PROBLEM REQUIREMENTS:
Each line below is to be copied exactly; images do not go into the copy.

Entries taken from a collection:

BEGIN

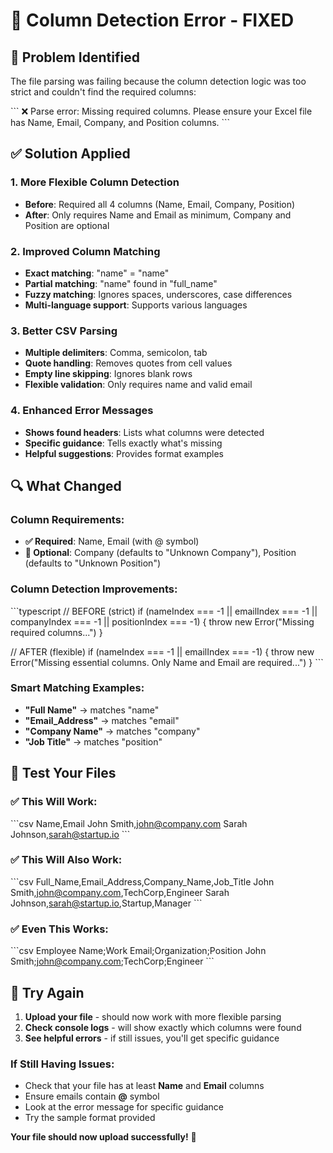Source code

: # 🔧 Column Detection Error - FIXED

## 🎯 **Problem Identified**

The file parsing was failing because the column detection logic was too strict and couldn't find the required columns:

\`\`\`
❌ Parse error: Missing required columns. Please ensure your Excel file has Name, Email, Company, and Position columns.
\`\`\`

## ✅ **Solution Applied**

### **1. More Flexible Column Detection**
- **Before**: Required all 4 columns (Name, Email, Company, Position)
- **After**: Only requires Name and Email as minimum, Company and Position are optional

### **2. Improved Column Matching**
- **Exact matching**: "name" = "name"
- **Partial matching**: "name" found in "full_name"
- **Fuzzy matching**: Ignores spaces, underscores, case differences
- **Multi-language support**: Supports various languages

### **3. Better CSV Parsing**
- **Multiple delimiters**: Comma, semicolon, tab
- **Quote handling**: Removes quotes from cell values
- **Empty line skipping**: Ignores blank rows
- **Flexible validation**: Only requires name and valid email

### **4. Enhanced Error Messages**
- **Shows found headers**: Lists what columns were detected
- **Specific guidance**: Tells exactly what's missing
- **Helpful suggestions**: Provides format examples

## 🔍 **What Changed**

### **Column Requirements:**
- **✅ Required**: Name, Email (with @ symbol)
- **📝 Optional**: Company (defaults to "Unknown Company"), Position (defaults to "Unknown Position")

### **Column Detection Improvements:**
\`\`\`typescript
// BEFORE (strict)
if (nameIndex === -1 || emailIndex === -1 || companyIndex === -1 || positionIndex === -1) {
  throw new Error("Missing required columns...")
}

// AFTER (flexible)
if (nameIndex === -1 || emailIndex === -1) {
  throw new Error("Missing essential columns. Only Name and Email are required...")
}
\`\`\`

### **Smart Matching Examples:**
- **"Full Name"** → matches "name"
- **"Email_Address"** → matches "email"  
- **"Company Name"** → matches "company"
- **"Job Title"** → matches "position"

## 🧪 **Test Your Files**

### **✅ This Will Work:**
\`\`\`csv
Name,Email
John Smith,john@company.com
Sarah Johnson,sarah@startup.io
\`\`\`

### **✅ This Will Also Work:**
\`\`\`csv
Full_Name,Email_Address,Company_Name,Job_Title
John Smith,john@company.com,TechCorp,Engineer
Sarah Johnson,sarah@startup.io,Startup,Manager
\`\`\`

### **✅ Even This Works:**
\`\`\`csv
Employee Name;Work Email;Organization;Position
John Smith;john@company.com;TechCorp;Engineer
\`\`\`

## 🚀 **Try Again**

1. **Upload your file** - should now work with more flexible parsing
2. **Check console logs** - will show exactly which columns were found
3. **See helpful errors** - if still issues, you'll get specific guidance

### **If Still Having Issues:**
- Check that your file has at least **Name** and **Email** columns
- Ensure emails contain **@** symbol
- Look at the error message for specific guidance
- Try the sample format provided

**Your file should now upload successfully!** 🎯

END

RESPONSE BOX:
Source code

: # 🔧 Column Detection Error - FIXED

## 🎯 **Problem Identified**

The file parsing was failing because the column detection logic was too strict and couldn't find the required columns:

\`\`\`
❌ Parse error: Missing required columns. Please ensure your Excel file has Name, Email, Company, and Position columns.
\`\`\`

## ✅ **Solution Applied**

### **1. More Flexible Column Detection**
- **Before**: Required all 4 columns (Name, Email, Company, Position)
- **After**: Only requires Name and Email as minimum, Company and Position are optional

### **2. Improved Column Matching**
- **Exact matching**: "name" = "name"
- **Partial matching**: "name" found in "full_name"
- **Fuzzy matching**: Ignores spaces, underscores, case differences
- **Multi-language support**: Supports various languages

### **3. Better CSV Parsing**
- **Multiple delimiters**: Comma, semicolon, tab
- **Quote handling**: Removes quotes from cell values
- **Empty line skipping**: Ignores blank rows
- **Flexible validation**: Only requires name and valid email

### **4. Enhanced Error Messages**
- **Shows found headers**: Lists what columns were detected
- **Specific guidance**: Tells exactly what's missing
- **Helpful suggestions**: Provides format examples

## 🔍 **What Changed**

### **Column Requirements:**
- **✅ Required**: Name, Email (with @ symbol)
- **📝 Optional**: Company (defaults to "Unknown Company"), Position (defaults to "Unknown Position")

### **Column Detection Improvements:**
\`\`\`typescript
// BEFORE (strict)
if (nameIndex === -1 || emailIndex === -1 || companyIndex === -1 || positionIndex === -1) {
  throw new Error("Missing required columns...")
}

// AFTER (flexible)
if (nameIndex === -1 || emailIndex === -1) {
  throw new Error("Missing essential columns. Only Name and Email are required...")
}
\`\`\`

### **Smart Matching Examples:**
- **"Full Name"** → matches "name"
- **"Email_Address"** → matches "email"  
- **"Company Name"** → matches "company"
- **"Job Title"** → matches "position"

## 🧪 **Test Your Files**

### **✅ This Will Work:**
\`\`\`csv
Name,Email
John Smith,john@company.com
Sarah Johnson,sarah@startup.io
\`\`\`

### **✅ This Will Also Work:**
\`\`\`csv
Full_Name,Email_Address,Company_Name,Job_Title
John Smith,john@company.com,TechCorp,Engineer
Sarah Johnson,sarah@startup.io,Startup,Manager
\`\`\`

### **✅ Even This Works:**
\`\`\`csv
Employee Name;Work Email;Organization;Position
John Smith;john@company.com;TechCorp;Engineer
\`\`\`

## 🚀 **Try Again**

1. **Upload your file** - should now work with more flexible parsing
2. **Check console logs** - will show exactly which columns were found
3. **See helpful errors** - if still issues, you'll get specific guidance

### **If Still Having Issues:**
- Check that your file has at least **Name** and **Email** columns
- Ensure emails contain **@** symbol
- Look at the error message for specific guidance
- Try the sample format provided

**Your file should now upload successfully!** 🎯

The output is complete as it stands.